■ **Task statement**:
Take each line of the data that contains the string "lines" and copy it.

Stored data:
'''

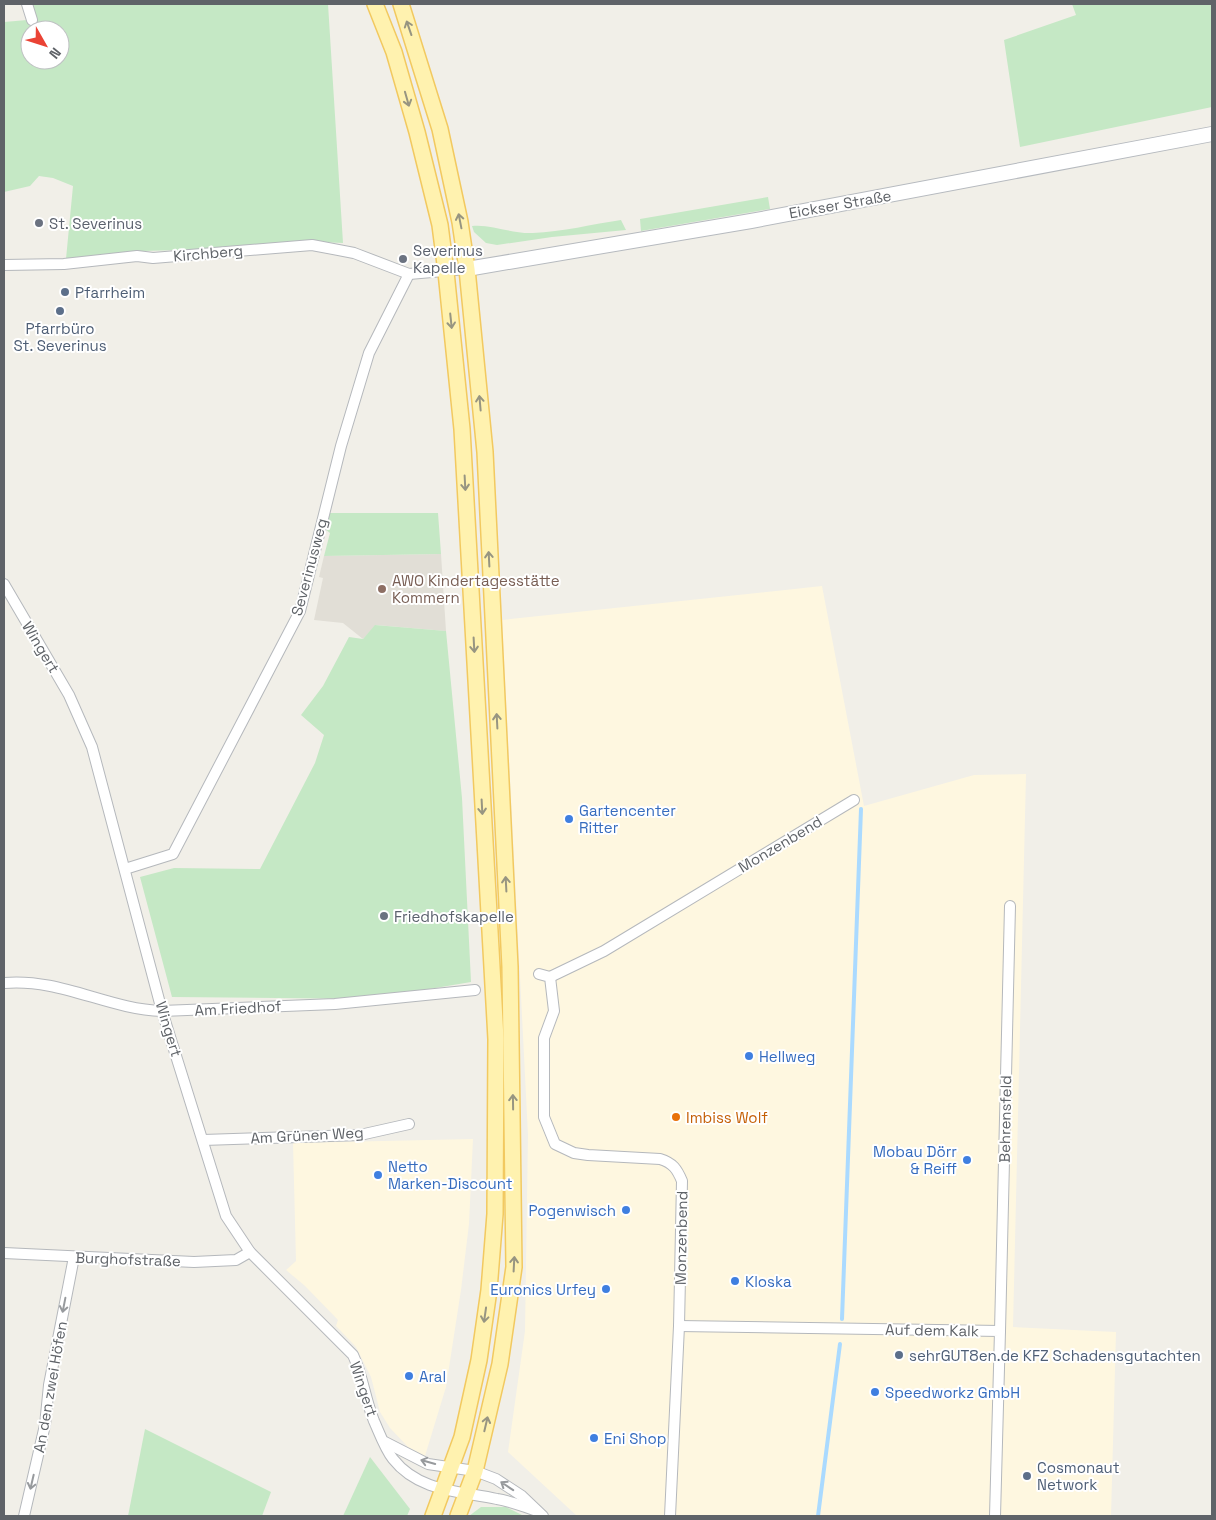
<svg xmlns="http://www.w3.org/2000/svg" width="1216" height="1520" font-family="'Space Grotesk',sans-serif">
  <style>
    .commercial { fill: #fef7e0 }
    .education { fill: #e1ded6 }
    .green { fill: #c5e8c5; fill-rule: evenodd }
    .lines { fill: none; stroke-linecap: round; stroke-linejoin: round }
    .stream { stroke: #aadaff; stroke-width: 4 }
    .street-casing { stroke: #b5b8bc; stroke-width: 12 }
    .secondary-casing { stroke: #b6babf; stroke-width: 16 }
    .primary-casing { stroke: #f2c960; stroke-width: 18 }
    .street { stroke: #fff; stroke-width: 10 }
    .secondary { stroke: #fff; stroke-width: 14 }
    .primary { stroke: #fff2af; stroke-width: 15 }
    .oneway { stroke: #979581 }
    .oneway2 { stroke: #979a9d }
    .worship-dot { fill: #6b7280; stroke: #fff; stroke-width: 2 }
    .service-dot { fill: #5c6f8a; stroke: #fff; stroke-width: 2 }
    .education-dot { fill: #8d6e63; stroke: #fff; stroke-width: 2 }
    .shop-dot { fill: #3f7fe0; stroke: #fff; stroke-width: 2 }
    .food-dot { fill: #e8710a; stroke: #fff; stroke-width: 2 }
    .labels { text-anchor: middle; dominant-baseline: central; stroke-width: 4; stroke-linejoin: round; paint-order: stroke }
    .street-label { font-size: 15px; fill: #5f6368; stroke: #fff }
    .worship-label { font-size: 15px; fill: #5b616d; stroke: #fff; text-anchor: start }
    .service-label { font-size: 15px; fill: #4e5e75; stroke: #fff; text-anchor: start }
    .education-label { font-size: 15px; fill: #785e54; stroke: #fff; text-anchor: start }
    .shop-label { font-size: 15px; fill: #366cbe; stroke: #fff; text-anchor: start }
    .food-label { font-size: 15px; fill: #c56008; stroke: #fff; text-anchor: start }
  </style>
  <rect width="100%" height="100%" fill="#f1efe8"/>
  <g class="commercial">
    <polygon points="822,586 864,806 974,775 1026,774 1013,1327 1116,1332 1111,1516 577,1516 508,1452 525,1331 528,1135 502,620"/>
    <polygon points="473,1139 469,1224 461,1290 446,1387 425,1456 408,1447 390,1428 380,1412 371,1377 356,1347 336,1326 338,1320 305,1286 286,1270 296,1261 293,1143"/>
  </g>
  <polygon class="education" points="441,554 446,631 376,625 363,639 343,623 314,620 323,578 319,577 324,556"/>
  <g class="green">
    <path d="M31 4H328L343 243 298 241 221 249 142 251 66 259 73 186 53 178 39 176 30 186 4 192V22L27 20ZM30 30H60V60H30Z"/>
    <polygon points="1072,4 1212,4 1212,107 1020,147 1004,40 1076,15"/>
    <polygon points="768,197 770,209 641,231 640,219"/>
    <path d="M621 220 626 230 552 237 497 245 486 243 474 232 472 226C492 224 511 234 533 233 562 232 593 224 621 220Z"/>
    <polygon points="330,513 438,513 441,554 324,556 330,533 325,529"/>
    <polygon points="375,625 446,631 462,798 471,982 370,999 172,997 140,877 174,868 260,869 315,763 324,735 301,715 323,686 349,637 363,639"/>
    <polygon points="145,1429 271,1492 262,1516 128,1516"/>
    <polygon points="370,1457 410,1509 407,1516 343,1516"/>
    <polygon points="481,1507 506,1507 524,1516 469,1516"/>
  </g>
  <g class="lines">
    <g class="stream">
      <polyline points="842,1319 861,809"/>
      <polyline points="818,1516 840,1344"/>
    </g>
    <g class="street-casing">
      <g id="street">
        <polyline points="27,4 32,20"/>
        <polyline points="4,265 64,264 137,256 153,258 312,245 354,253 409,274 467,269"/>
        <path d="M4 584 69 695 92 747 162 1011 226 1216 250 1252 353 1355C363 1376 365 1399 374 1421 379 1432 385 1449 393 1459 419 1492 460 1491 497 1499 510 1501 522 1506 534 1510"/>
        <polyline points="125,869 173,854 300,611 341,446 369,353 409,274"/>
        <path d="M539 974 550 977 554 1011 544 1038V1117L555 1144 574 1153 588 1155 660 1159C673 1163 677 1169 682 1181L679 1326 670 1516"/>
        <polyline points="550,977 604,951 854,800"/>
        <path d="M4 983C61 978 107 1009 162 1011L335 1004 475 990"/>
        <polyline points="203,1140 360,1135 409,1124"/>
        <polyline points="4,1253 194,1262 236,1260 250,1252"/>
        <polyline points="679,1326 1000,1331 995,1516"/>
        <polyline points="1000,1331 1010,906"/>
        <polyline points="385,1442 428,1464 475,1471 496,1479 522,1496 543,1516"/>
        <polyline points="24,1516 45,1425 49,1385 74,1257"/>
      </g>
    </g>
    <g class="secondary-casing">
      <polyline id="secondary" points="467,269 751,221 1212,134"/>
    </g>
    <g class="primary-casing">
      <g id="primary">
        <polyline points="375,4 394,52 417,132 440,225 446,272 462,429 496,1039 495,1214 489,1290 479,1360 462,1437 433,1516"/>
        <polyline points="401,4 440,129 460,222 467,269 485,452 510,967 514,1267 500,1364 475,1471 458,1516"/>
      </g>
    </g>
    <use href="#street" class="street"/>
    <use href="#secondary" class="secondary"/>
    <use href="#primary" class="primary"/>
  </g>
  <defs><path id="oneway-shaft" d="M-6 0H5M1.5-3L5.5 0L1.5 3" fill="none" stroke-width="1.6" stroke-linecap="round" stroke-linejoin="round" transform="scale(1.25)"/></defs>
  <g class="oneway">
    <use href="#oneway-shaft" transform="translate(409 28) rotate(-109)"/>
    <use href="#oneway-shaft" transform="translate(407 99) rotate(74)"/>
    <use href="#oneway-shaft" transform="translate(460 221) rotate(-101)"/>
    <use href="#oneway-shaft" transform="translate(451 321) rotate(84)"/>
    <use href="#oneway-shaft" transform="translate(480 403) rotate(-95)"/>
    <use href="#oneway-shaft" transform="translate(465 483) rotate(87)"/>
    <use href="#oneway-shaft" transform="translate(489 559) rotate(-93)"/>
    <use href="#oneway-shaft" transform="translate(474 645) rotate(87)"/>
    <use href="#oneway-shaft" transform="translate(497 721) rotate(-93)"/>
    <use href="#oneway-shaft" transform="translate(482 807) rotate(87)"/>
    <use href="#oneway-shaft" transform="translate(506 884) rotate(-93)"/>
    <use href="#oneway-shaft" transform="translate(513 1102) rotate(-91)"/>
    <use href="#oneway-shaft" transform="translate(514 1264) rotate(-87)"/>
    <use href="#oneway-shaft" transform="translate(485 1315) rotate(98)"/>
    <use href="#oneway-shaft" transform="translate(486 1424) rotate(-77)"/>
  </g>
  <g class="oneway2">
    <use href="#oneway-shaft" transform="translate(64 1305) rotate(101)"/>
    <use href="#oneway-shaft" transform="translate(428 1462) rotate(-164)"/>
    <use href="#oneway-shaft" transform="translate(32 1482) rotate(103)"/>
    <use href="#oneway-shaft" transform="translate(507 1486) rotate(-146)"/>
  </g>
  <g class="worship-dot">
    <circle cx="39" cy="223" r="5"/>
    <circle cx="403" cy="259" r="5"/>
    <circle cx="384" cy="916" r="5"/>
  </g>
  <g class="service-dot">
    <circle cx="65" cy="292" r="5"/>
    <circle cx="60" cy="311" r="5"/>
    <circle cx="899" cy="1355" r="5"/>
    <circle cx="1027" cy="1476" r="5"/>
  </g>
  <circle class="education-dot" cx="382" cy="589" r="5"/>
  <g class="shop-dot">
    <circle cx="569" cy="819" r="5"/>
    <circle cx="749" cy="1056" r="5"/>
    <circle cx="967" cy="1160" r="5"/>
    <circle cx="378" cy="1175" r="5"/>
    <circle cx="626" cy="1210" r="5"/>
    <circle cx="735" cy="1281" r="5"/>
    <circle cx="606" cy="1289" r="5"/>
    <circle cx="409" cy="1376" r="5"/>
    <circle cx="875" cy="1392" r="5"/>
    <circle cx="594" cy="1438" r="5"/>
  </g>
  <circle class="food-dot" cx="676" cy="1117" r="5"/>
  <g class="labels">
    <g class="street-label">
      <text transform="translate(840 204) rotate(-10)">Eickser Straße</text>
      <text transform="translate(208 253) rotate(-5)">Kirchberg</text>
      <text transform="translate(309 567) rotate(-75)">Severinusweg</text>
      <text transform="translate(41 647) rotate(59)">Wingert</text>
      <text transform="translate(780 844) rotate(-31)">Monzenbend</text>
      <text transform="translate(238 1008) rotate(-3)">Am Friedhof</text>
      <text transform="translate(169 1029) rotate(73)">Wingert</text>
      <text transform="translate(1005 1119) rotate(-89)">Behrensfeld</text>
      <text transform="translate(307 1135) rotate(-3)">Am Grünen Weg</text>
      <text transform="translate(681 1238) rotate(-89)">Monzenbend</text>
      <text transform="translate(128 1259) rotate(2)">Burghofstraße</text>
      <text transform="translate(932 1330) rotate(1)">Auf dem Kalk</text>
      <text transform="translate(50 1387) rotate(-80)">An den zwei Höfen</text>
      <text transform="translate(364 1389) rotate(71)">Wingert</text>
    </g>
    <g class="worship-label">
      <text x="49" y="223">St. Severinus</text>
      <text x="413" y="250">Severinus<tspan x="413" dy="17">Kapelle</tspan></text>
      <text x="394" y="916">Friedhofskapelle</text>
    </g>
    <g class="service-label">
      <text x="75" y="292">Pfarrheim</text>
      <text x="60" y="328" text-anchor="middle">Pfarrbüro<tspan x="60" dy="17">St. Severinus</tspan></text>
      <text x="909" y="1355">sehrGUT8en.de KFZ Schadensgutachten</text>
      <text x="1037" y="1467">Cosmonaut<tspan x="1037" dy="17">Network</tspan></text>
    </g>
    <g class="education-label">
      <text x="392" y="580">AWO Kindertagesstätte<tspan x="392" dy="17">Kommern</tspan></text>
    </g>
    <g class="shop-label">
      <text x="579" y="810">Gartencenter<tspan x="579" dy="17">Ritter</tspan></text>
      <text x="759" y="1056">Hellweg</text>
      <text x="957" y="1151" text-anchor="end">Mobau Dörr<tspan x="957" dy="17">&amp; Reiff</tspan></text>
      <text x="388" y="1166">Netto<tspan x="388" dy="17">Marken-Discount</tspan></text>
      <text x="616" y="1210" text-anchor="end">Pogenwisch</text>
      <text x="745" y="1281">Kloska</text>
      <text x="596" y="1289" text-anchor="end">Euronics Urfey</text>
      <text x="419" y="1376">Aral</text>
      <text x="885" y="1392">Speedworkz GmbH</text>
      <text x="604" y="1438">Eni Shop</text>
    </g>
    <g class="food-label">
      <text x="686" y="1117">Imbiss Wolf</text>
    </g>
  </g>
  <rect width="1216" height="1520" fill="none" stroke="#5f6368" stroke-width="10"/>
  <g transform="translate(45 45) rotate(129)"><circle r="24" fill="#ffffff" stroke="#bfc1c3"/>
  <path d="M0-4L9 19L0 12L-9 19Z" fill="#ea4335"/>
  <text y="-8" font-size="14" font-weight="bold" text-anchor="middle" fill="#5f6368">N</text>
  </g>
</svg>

'''

■ **Output of the task**:
    .lines { fill: none; stroke-linecap: round; stroke-linejoin: round }
  <g class="lines">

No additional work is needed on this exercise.